Tout d'abord les relations familiales. Dans ce monde un peu particulier, les liens du sang sont bien moins importants que ceux créés par la
transmission de l'art. Kiku est abandonné par sa famille - dont on sait peu de chose, juste qu'il a grandi parmi les geishas - aux bons soins de Yakumo, 7ème génération (le prédécesseur de Kiku
donc). Au même moment, Shin (qui deviendra Sukeroku) déboule chez le même maître, orphelin, passionné par le rakugo depuis sa rencontre avec un homme qui a pris soin de lui. Entre Yakumo et ses
deux jeunes disciples, la relation prend des accents père / fils.

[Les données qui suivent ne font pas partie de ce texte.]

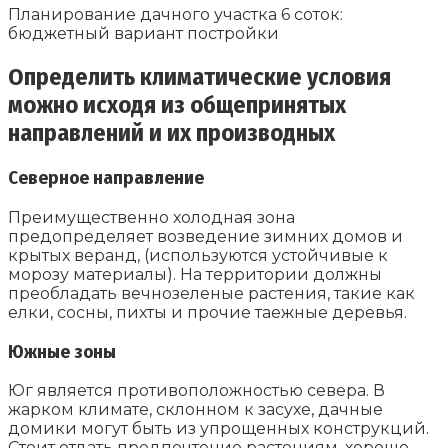
Планирование дачного участка 6 соток:
бюджетный вариант постройки
Определить климатические условия
можно исходя из общепринятых
направлений и их производных
Северное направление
Преимущественно холодная зона
предопределяет возведение зимних домов и
крытых веранд, (используются устойчивые к
морозу материалы). На территории должны
преобладать вечнозеленые растения, такие как
елки, сосны, пихты и прочие таежные деревья.
Южные зоны
Юг является противоположностью севера. В
жарком климате, склонном к засухе, дачные
домики могут быть из упрощенных конструкций.
Стоит отдать предпочтение растениям, хорошо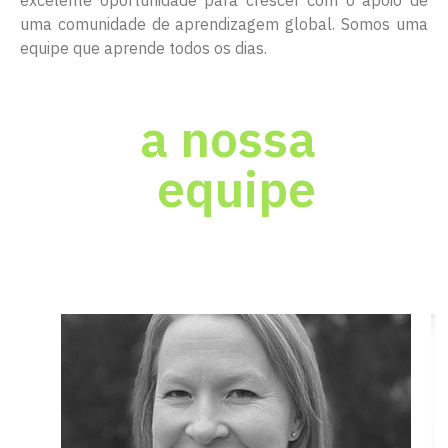
uma comunidade de aprendizagem global. Somos uma
equipe que aprende todos os dias.
a nossa
equipe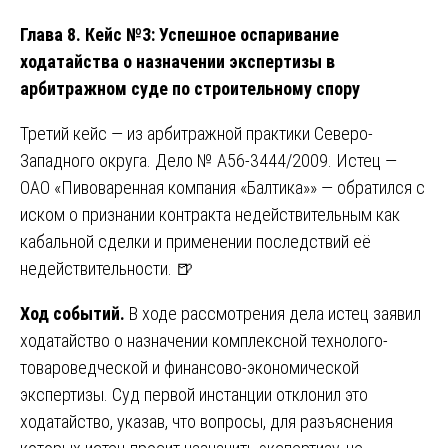
Глава 8. Кейс №3: Успешное оспаривание
ходатайства о назначении экспертизы в
арбитражном суде по строительному спору
Третий кейс — из арбитражной практики Северо-
Западного округа. Дело № А56-3444/2009. Истец —
ОАО «Пивоваренная компания «Балтика»» — обратился с
иском о признании контракта недействительным как
кабальной сделки и применении последствий её
недействительности. 🍺
Ход событий.
В ходе рассмотрения дела истец заявил
ходатайство о назначении комплексной технолого-
товароведческой и финансово-экономической
экспертизы. Суд первой инстанции отклонил это
ходатайство, указав, что вопросы, для разъяснения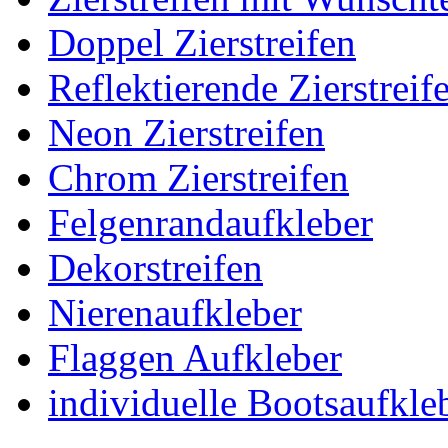
Doppel Zierstreifen
Reflektierende Zierstreif
Neon Zierstreifen
Chrom Zierstreifen
Felgenrandaufkleber
Dekorstreifen
Nierenaufkleber
Flaggen Aufkleber
individuelle Bootsaufkle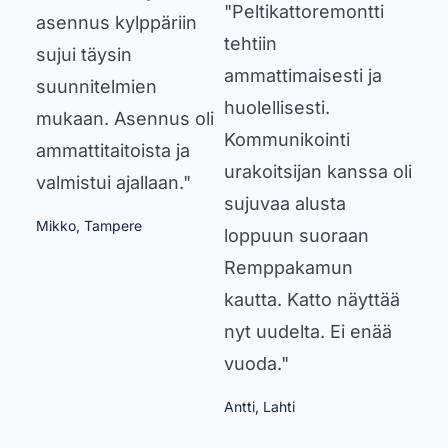
"Peltikattoremontti
asennus kylppäriin
tehtiin
sujui täysin
ammattimaisesti ja
suunnitelmien
huolellisesti.
mukaan. Asennus oli
Kommunikointi
ammattitaitoista ja
urakoitsijan kanssa oli
valmistui ajallaan."
sujuvaa alusta
Mikko, Tampere
loppuun suoraan
Remppakamun
kautta. Katto näyttää
nyt uudelta. Ei enää
vuoda."
Antti, Lahti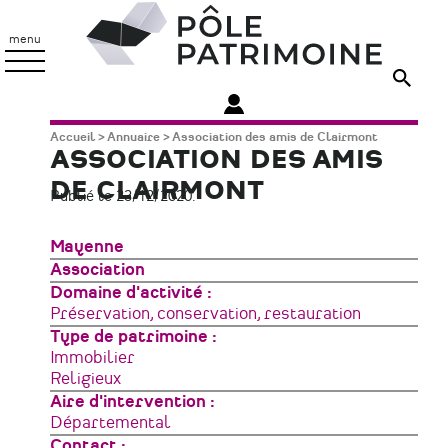
Aller
Pôle
au
Patrimoine
menu
contenu
principal
Fil
Accueil
Annuaire
Association des amis de Clairmont
ASSOCIATION DES AMIS
d'Ariane
DE CLAIRMONT
Publié le 23/12/2020.
Zone
Mayenne
géographique
Type
Association
de
Domaine d'activité
structure
Préservation, conservation, restauration
Type de patrimoine
Immobilier
Religieux
Aire d'intervention
Départemental
Contact :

De fait, Kiku et Shin développent une amitié fraternelle forte avec tout ce que cela comporte : rivalité, loyauté, jalousie, admiration, agacement. À
travers Shin, Kiku apprend à aimer le rakugo pour lequel il n'a pas d'intérêt au départ. S'il étudie si dur c'est parce qu'il cherche désespérément à appartenir à quelque chose, lui qui a été
abandonné. Cette peur de l'abandon teinte toute sa personnalité et ses choix lorsqu'il tient les autres à distance de son cœur.
Enfin, l'intrigue comporte un triangle amoureux un peu particulier. Je devrais peut-être parler de "carré amoureux" (ça se dit ça ?) dont l'un des
protagonistes est le rakugo lui-même. En effet, ce dernier est si prédominant sur les choix de vie de Kiku et Shin, qu'une femme a bien du mal à y trouver sa place.
C'est pourtant ce que tente de faire Miyokichi, qui en vient à jalouser non seulement la relation fraternelle des deux artistes, mais l'art lui-même.
Les trois protagonistes sont eux-mêmes des personnages forts et imparfaits : Kiku, froid et strict ; Shin à l'opposé est insouciant et laxiste ; Miyokichi plutôt manipulatrice. Cependant - ou
peut-être grâce à ça -, on s'attache à eux et leurs interactions complexes, à la passion qui les anime et aux contraintes de leur temps et condition sociale.
Les personnages de Yotaro (sur lequel s'ouvre la série) et Konatsu sont peu développés dans cette saison, mais le début de la saison
2 leur donne très vite plus de profondeur. Cette dernière en est à l'épisode 5 et est, pour l'instant, selon moi encore meilleure, avec la fin de ce dernier épisode qui m'a procuré une émotion si
intense que j'en suis restée sonnée.